In un rinomato palazzo nobiliare, tra le casupole di un piccolo scrigno che è Ragusa Ibla, si svolge l’esposizione di una collezione di statuine inedite, presenti già in situ da ben due secoli, a cura dello storico d’arte Costantino D’Orazio; è una delle raccolte più ricche delle opere prodotte dalla celebre bottega dei Bongiovanni Vaccaro, che operavano nella seconda metà dell’Ottocento in un fervido distretto ceramico di Sicilia, quello della città di Caltagirone.
La produzione in ceramica dell’impresa aveva riscosso già allora un grande successo proprio grazie a statuine in terracotta dipinta, che in un’ottica naturalistica e descrittiva ritraggono scene di vita quotidiana, animata, di mendicanti, calzolai, mamme alle prese con la loro prole, contadini impegnati con gli animali, fino ai primi rappresentanti della nascente borghesia. Esse illustrano quindi frammenti di vita quotidiana popolare e rurale, quella raccontata da Verga, Capuana, dalle pagine del Gattopardo; una vita che stava già mutando sotto le grandi trasformazioni sociali del tempo.
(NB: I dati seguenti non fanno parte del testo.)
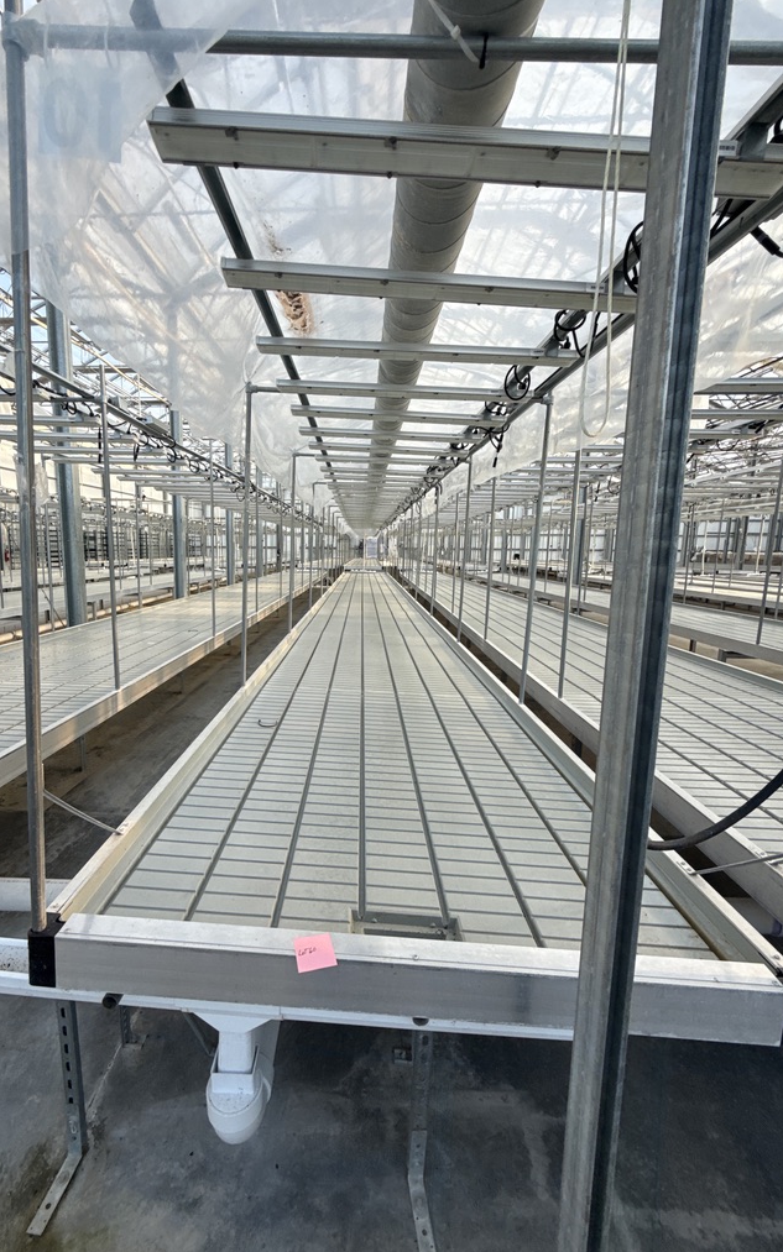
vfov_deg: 101.5
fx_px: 512
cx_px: 344
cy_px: 625
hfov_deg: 74.5
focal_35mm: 15
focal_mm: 2.22
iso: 50
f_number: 2.2
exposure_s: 1/413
Le statuine, ricercatissime in Italia e all’estero, sono raccontate in mostra dal punto di vista storico-artistico, antropologico e tecnico, rivelando anche gli aneddoti e le curiosità che si annidano nelle espressioni umane e vive dei personaggi, nei particolari realistici degli abiti e degli accessori. Infatti i calatini Giacomo Vaccaro e il nipote Giuseppe Bongiovanni Vaccaro hanno saputo fotografare con occhi penetranti e spirito documentativo una quotidianità vivace e intensa, che richiama le radici di un popolo e si fa rassicurante, catartica in un presente che appare spesso ben diverso rispetto ad antichi trascorsi.
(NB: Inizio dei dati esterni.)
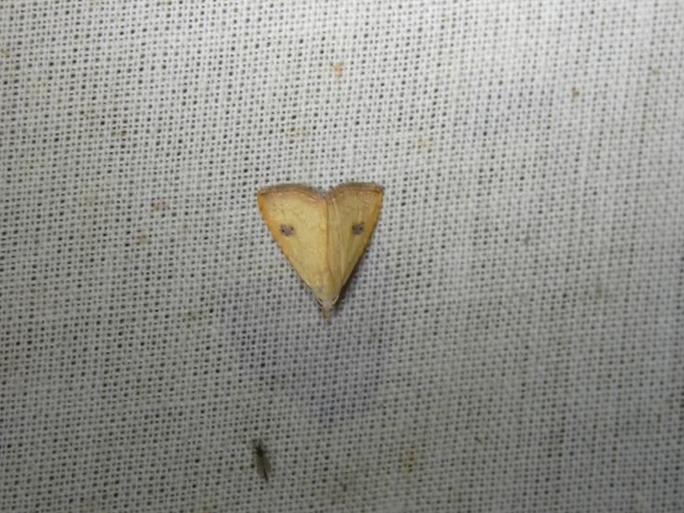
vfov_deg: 12.8
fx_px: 2293
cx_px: 311
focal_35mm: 116
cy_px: 240
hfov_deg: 17.0
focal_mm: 18.3
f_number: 4.9
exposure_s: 1/60
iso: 80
“Genti di Sicilia”, nata durante il lockdown dell’autunno 2020, fa parte di un progetto che prevede la creazione di un “circuito sulle tracce dei Bongiovanni-Vaccaro”, di cui Ragusa è la prima tappa; da lì saranno coinvolte poi altre città della Sicilia Sud-orientale, con la collaborazione tra istituzioni pubbliche e private.
La mostra ragusana è l’evocazione di un mondo che ancora sopravvive tra l’odore del bucato lindo e appena steso su viuzze strette come intercapedini, in una realtà che pullula tuttora di figure d’altro tempo; come gli “scarpari”, che sistemano anche le calzature più malandate a prezzi stracciati, o i venditori che richiamano i clienti a gran voce nei mercati, magari improvvisando delle parole in rima e in dialetto (“si polli belli vuliti mangiari, ndo zu Pippu lu caddunaru vi l’at’accattari!”[1]); e ci sono gli anziani che siedono sul marciapiede davanti al loro circolo (che reca sempre la vecchia insegna, bellissima e gloriosa, dell’anteguerra) osservando la vita che scorre nella piazza principale del paese, magari godendosi il profumo di una buona pasta al forno che aleggia nell’aria se è domenica. C’è ancora tutto questo in Sicilia e sicuramente non solo lì, perché ogni paese d’Italia ha le sue seducenti peculiarità e i suoi intramontabili costumi.
“Genti di Sicilia” a parere di chi scrive vuole essere un monito per la società di oggi, quello di non abbandonare il passato, di non stravolgere la sua eredità e anzi di riappropriarsene, che siano vecchi quadri, tavolini, arnesi da miniera, o proverbi, aneddoti e mestieri antichi, dove la manualità ancora palpita dirigendone le fila. Dove forse la leggerezza dava ancora respiro all’anima e speranza in un futuro meno incerto di oggi.
[1] Se polli belli volete mangiare, dal signor Peppe “lu cardunaru” li dovete comprare.